Reputation: 81
I need to clean up some VERY ugly html (think < span>< /span> < em>< /em> < em> < /em> < strong>< /strong> ) over and over again...
I'm looking for a nice and easy preg_replace to eliminate any html tags that contain optional whitespace between them. Your assistance is greatly appreciated!
Oh, and just found this beauty:
< p>< strong>< strong>< /strong>< /strong>< /p>
looks like this will need to live in a while loop as well.
Upvotes: 0
Views: 331
Reputation: 105908
It's funny how this topic keeps coming up.

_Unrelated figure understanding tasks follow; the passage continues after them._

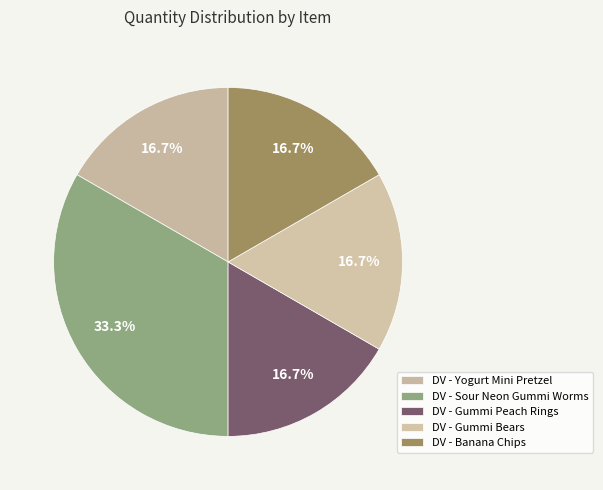

To the nearest percent, what portion does DV - Yogurt Mini Pretzel represent?

17%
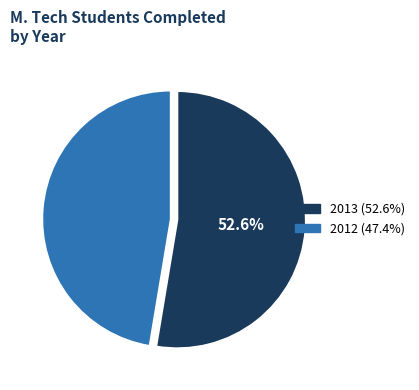

Which category has the biggest portion of the pie?

2013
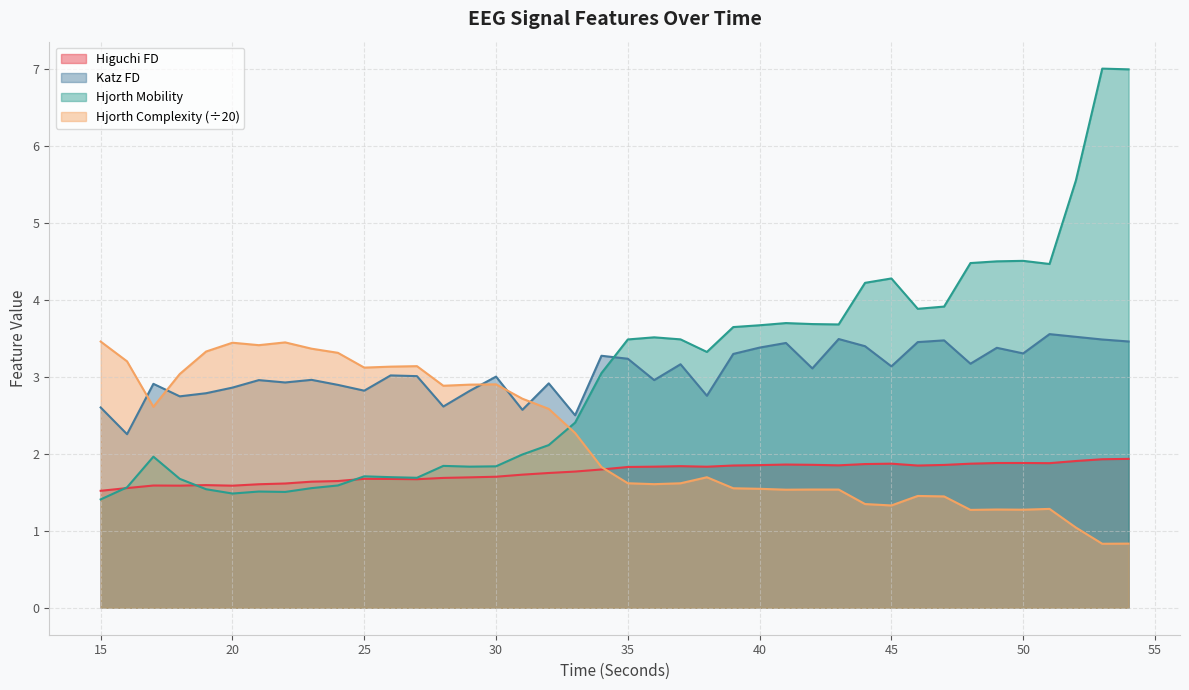

What is the average value of the hjorthMobility_EEG series?

3.0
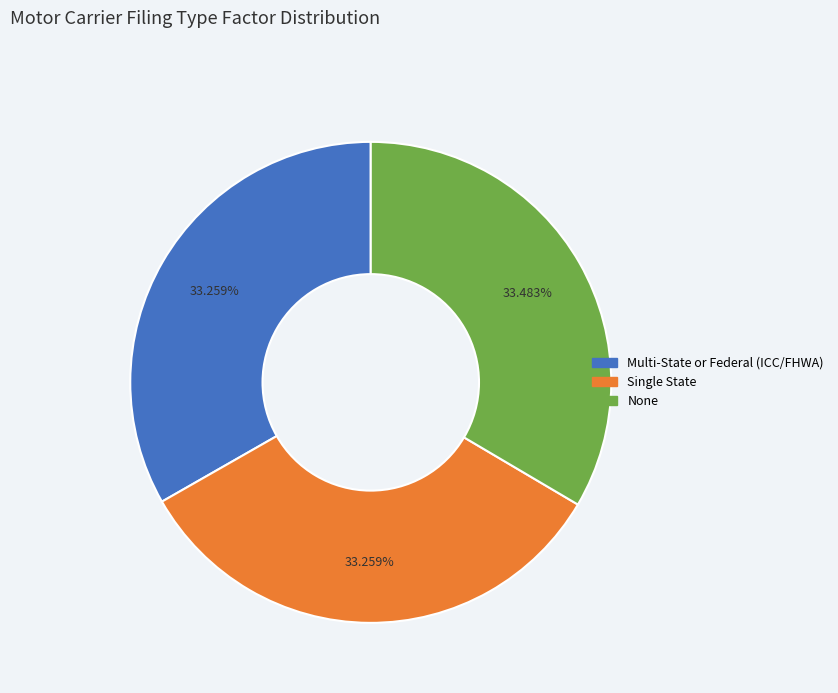

To the nearest percent, what percentage of the pie is None?

33%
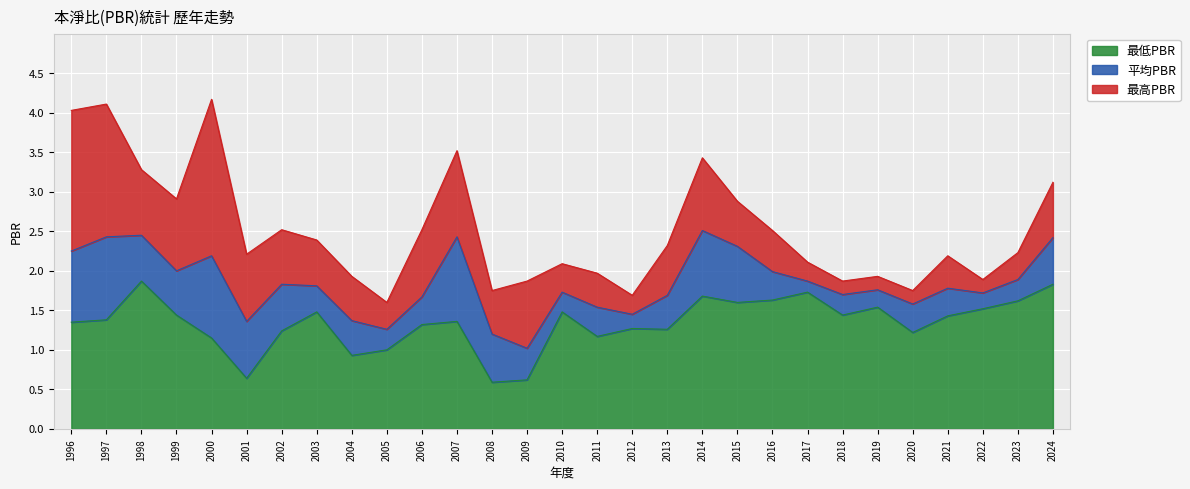

What is the difference between the second highest and second lowest values in the 最低PBR series?

1.2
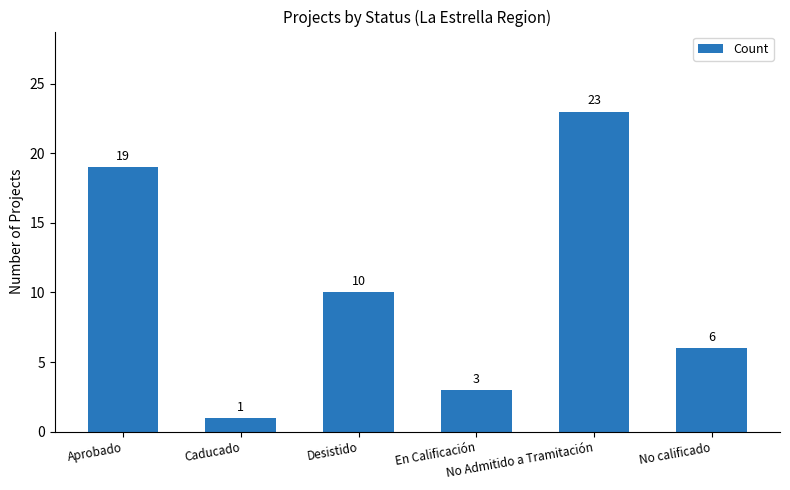

What is the difference between the second highest and second lowest values?

16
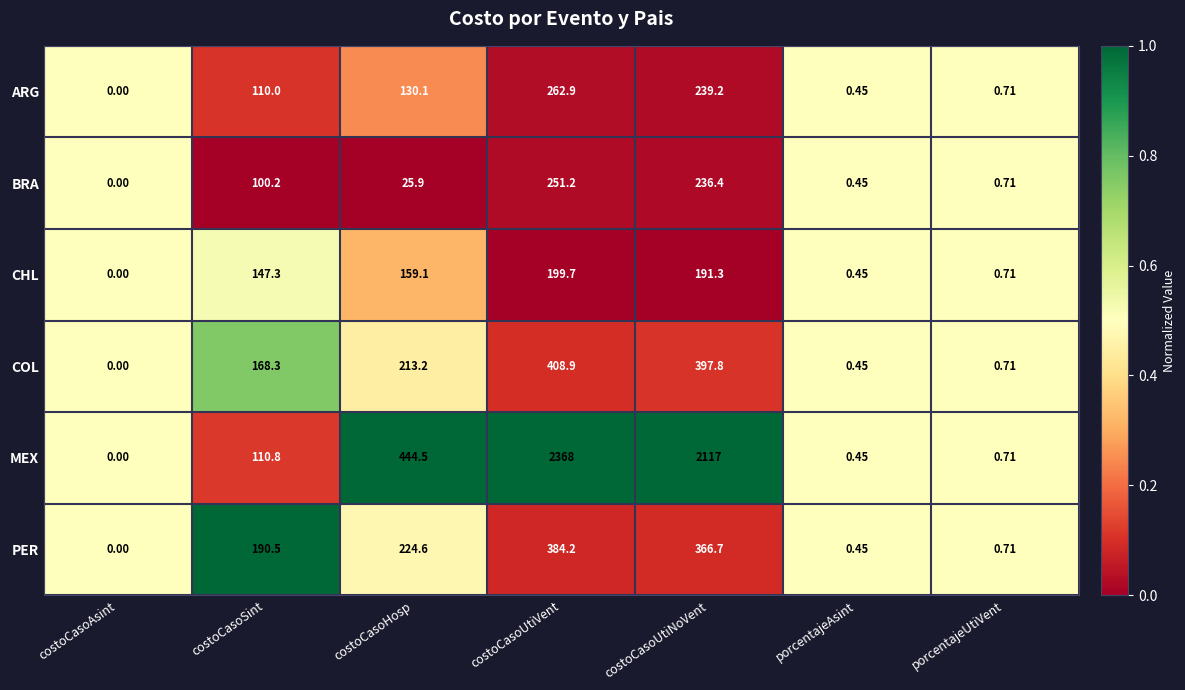

Rank the series at costoCasoHosp from highest to lowest value.

MEX, PER, COL, CHL, ARG, BRA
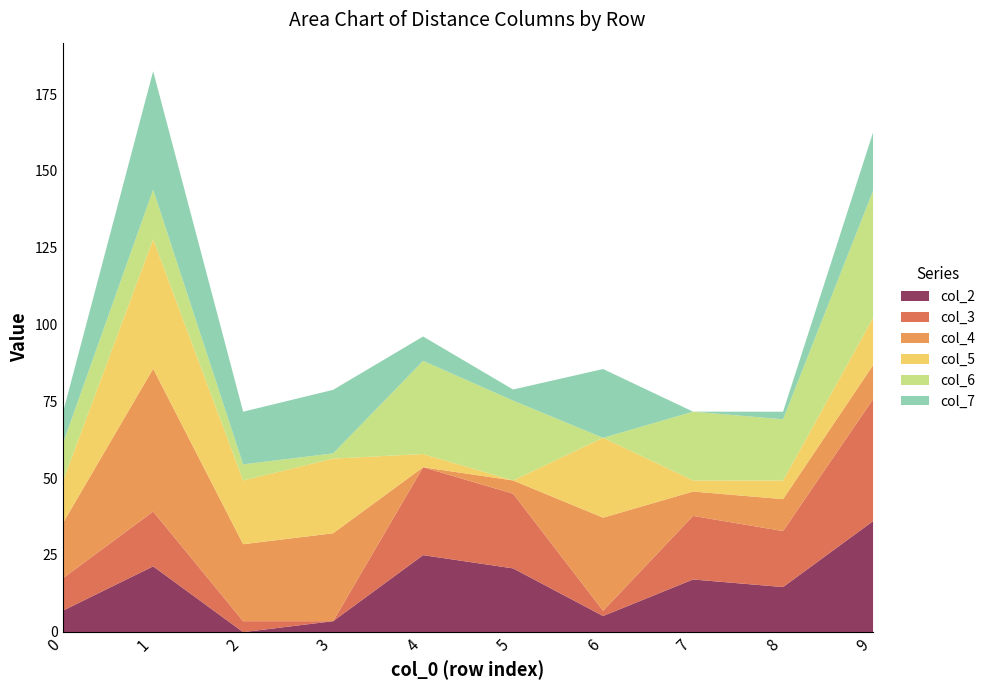

Reading left to right, what are all the values shown in this chart?

col_2: 0=7.0	1=21.4	2=0.0	3=3.6	4=25.1	5=20.8	6=5.2	7=17.1	8=14.7	9=36.1
col_3: 0=10.6	1=17.9	2=3.6	3=0.0	4=28.6	5=24.3	6=1.7	7=20.7	8=18.2	9=39.7
col_4: 0=18.0	1=46.5	2=25.1	3=28.6	4=0.0	5=4.3	6=30.3	7=7.9	8=10.4	9=11.1
col_5: 0=13.7	1=42.2	2=20.8	3=24.3	4=4.3	5=0.0	6=26.0	7=3.6	8=6.1	9=15.4
col_6: 0=12.3	1=16.2	2=5.2	3=1.7	4=30.3	5=26.0	6=0.0	7=22.4	8=19.9	9=41.4
col_7: 0=10.1	1=38.5	2=17.1	3=20.7	4=7.9	5=3.6	6=22.4	7=0.0	8=2.5	9=19.0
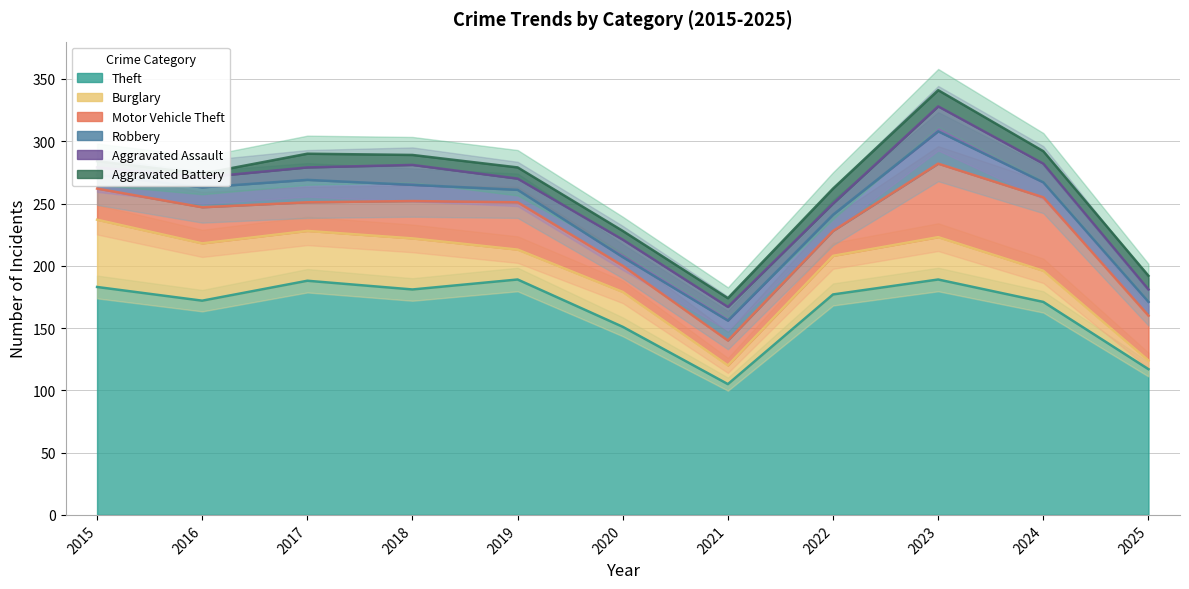

How many values in the Aggravated Assault series are below 10?

4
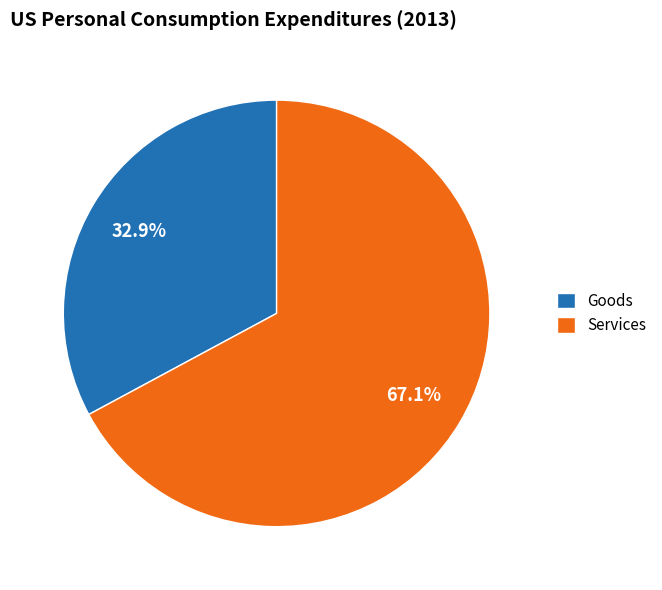

Which slice is the largest?

Services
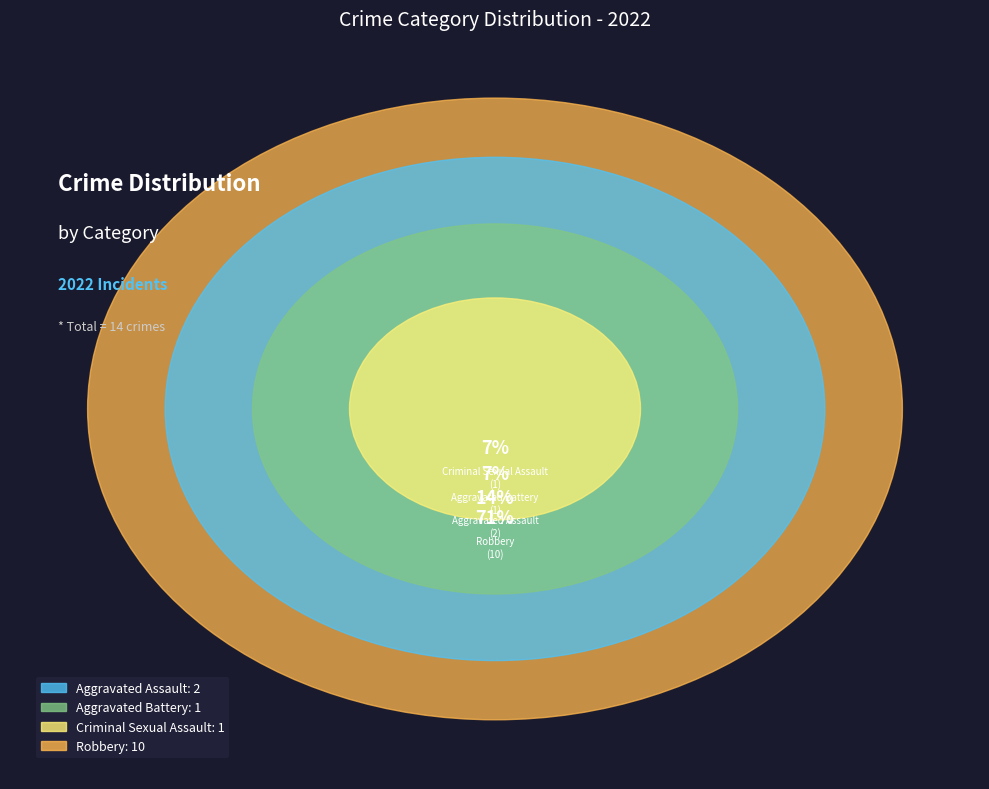

Is Robbery the majority of the pie?

Yes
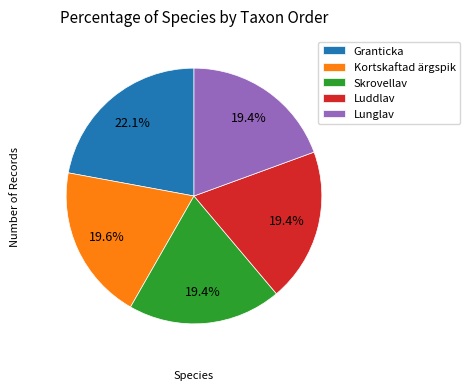

Does Kortskaftad ärgspik represent more than half of the total?

No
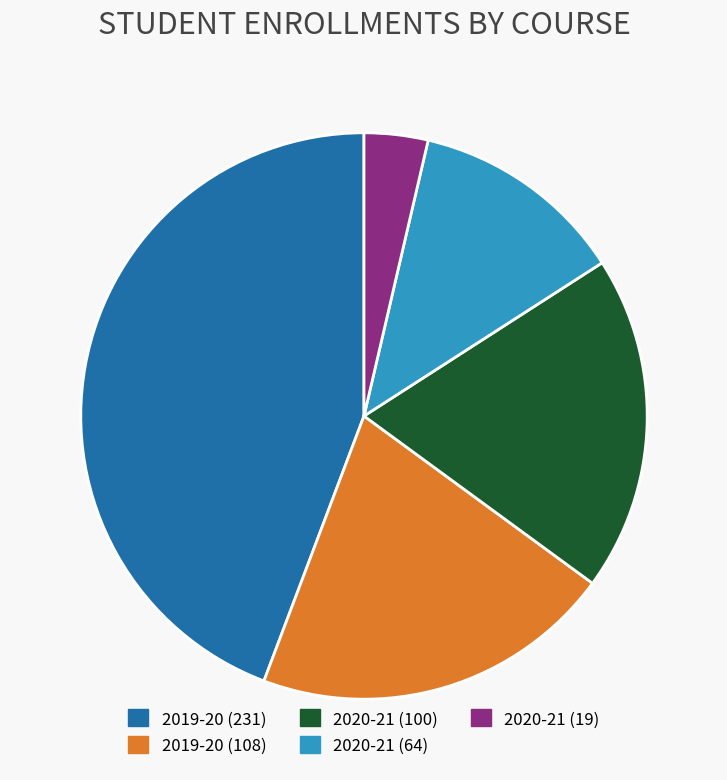

Count the number of slices in the pie.

5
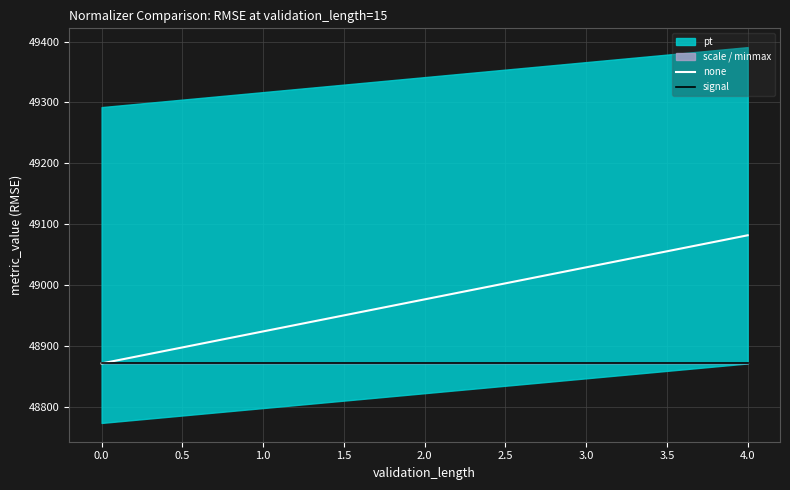

What is the value of the signal point at the 1st from the left?

48871.2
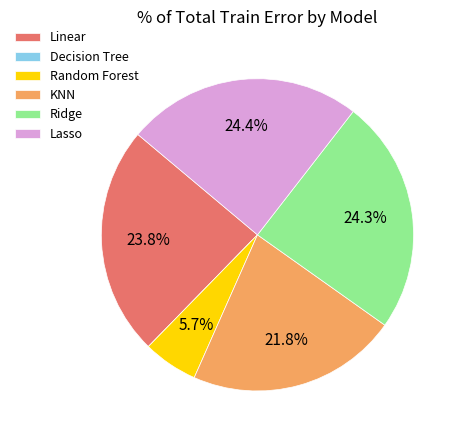

To the nearest percent, what is the combined percentage of Lasso and Random Forest?

30%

Don't go with regex. Try HTML Tidy instead.
Upvotes: 5
Reputation: 81
Well, it looks like tidy WAS the answer:
function cleanupcrap($html){
$tidy_config = array(
'clean' => true,
'output-xhtml' => true,
'show-body-only' => true,
'wrap' => 0,
);
$tidy = tidy_parse_string($html, $tidy_config, 'UTF8');
$tidy->cleanRepair();
return $tidy->value;
}
Upvotes: 0
Reputation: 14086
If you really want a regex, here's one:
s:<(\w+)>\s*<\/\1>::g
Run it multiple times to eliminate nested cases.
Upvotes: 0
Reputation: 27573
If you are looking to really clean up some code, I'd suggest the Tidy class in PHP. There are some examples that might help get you started. (Note this is a front-end to HTML Tidy)
Upvotes: 2